The Mario Einaudi Center for International Studies celebrated its 50th anniversary by announcing that it will offer a new postdoctoral fellowship in global affairs and reaffirming Cornell’s commitment to internationalism.
At a symposium celebrating the center’s 50th anniversary, President David Skorton said he hoped to increase the number of students involved in international studies. According to Skorton, only 27 percent of Cornell undergraduates earn credit for international experience, studying or working abroad — a relatively small percentage compared to that of peer institutions that grant doctorates.
"We will immediately work toward the goal of [offering] meaningful international experience for at least half of Cornell undergraduates,” Skorton said at the two-day symposium in honor of the center’s anniversary on Nov. 14 and 15, according to a press release. “We will increase the goals for fundraising immediately, relevant to internationalization, in our current philanthropic campaign.”
The symposium, titled “International Studies in the American Research University: The Path Ahead” brought together speakers to discuss the Einaudi Center’s achievements, how international studies has developed at other universities, the changing role of international studies in the American research university and other issues, according to the press release.
Prof. Fred Logevall, history, director of the center, said he was pleased with the symposium.
“The next half-century of the center’s existence will bring about a lot of opportunities and challenges.
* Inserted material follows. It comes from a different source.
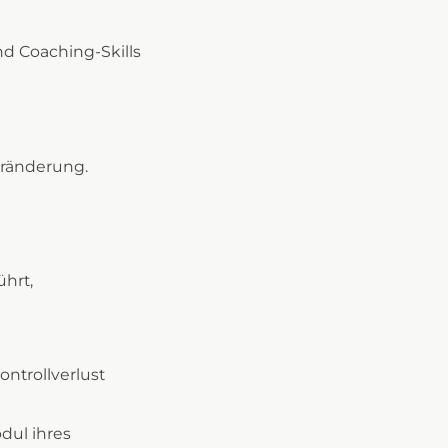
nd Coaching-Skills
eränderung.
ührt,
ontrollverlust
dul ihres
We are poised to do some exciting things,” Logevall said.
For example, at the symposium, Logevall announced the plan for a new undergraduate course on security studies to be taught by two postdoctoral fellows on campus in the fall of 2013.
“To a large extent, the vision articulated by the founders in 1961 has been realized,” Logevall said. “The center has been, and continues to be, a hub for international activity on campus.”
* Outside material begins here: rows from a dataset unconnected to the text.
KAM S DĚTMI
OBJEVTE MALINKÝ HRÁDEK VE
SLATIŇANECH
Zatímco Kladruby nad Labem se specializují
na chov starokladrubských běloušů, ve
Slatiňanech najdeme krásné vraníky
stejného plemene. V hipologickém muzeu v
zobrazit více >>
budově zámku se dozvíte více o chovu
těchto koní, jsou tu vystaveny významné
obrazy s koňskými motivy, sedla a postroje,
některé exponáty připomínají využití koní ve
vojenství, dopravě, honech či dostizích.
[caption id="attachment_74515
The Mario Einaudi Center for International Studies also announced that it will offer a new postdoctoral fellowship in global affairs, and it reaffirmed Cornell’s commitment to internationalism.
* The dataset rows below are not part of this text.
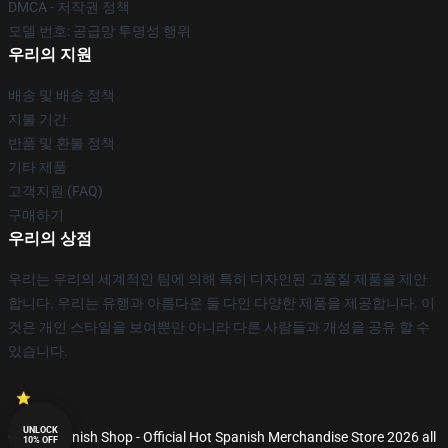
DMCA - 저작권 정책
모델 번호: 공급망 투명성 행위
우리의 지원
배송 및 배송 정책
지불 기간
반품 및 환불 정책
기타 제품
고객지원 (FAQ)
구매하기
우리의 상점
우리는 우리의 세계적인 팀에 의해 특히 디자인된 고품질 제품을 제안
합니다. 우리는 유행과 아름다운 둘 다인 다양한 제품을 제공합니다. 이
것은 개인 스타일을 보여뿐만 아니라 다른 사람들과 개성을 공유 할 수
있습니다.
UNLOCK
© Hot Spanish Shop - Official Hot Spanish Merchandise Store 2026 all
10% OFF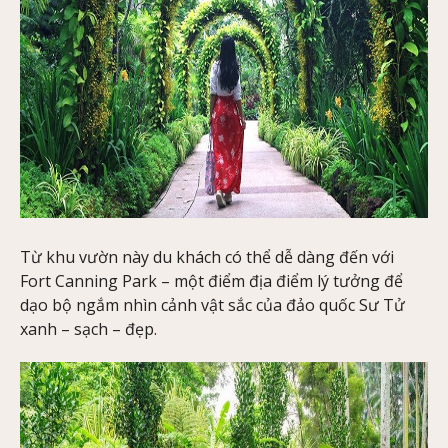
Từ khu vườn này du khách có thể dễ dàng đến với
Fort Canning Park – một điểm địa điểm lý tưởng để
dạo bộ ngắm nhìn cảnh vật sắc của đảo quốc Sư Tử
xanh – sạch – đẹp.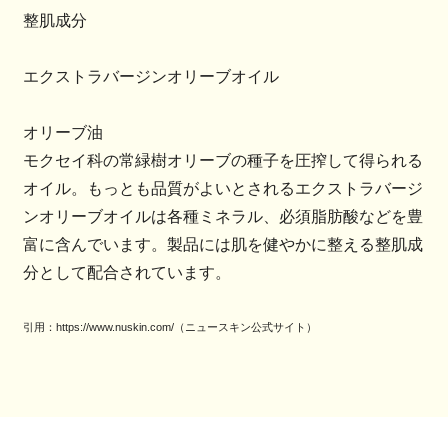
整肌成分
エクストラバージンオリーブオイル
オリーブ油
モクセイ科の常緑樹オリーブの種子を圧搾して得られる
オイル。もっとも品質がよいとされるエクストラバージ
ンオリーブオイルは各種ミネラル、必須脂肪酸などを豊
富に含んでいます。製品には肌を健やかに整える整肌成
分として配合されています。
引用：https://www.nuskin.com/（ニュースキン公式サイト）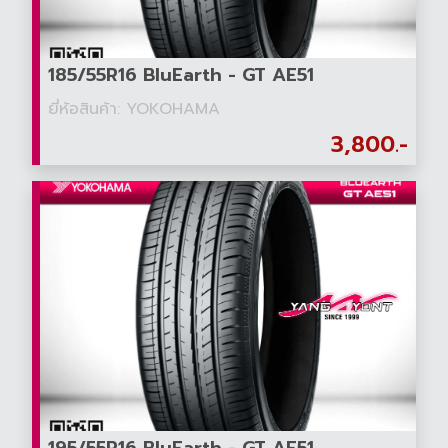
185/55R16 BluEarth - GT AE51
ยี่ห้อสินค้า: YOKOHAMA
3,800.-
The center is the umbrella organization for 19 interdisciplinary programs across the University, including Area Studies Programs, Thematic Programs and Development Programs. In addition to these programs, the Einaudi Center offers a travel grant program for students undertaking international research and hosts the Bartels World Affairs Fellowship, established in 1984 to bring prominent international leaders to Cornell. The center also has its own International Relations minor in which about 50 students are enrolled.
According to Logevall, the Einaudi Center is one of the leading entities of its kind in the United States.
“It really was a pioneer and we have seen peer institutions create similar kinds of centers,” Logevall said.
According to a press release, Skorton is dedicated to Cornell continuing to invest in its international efforts.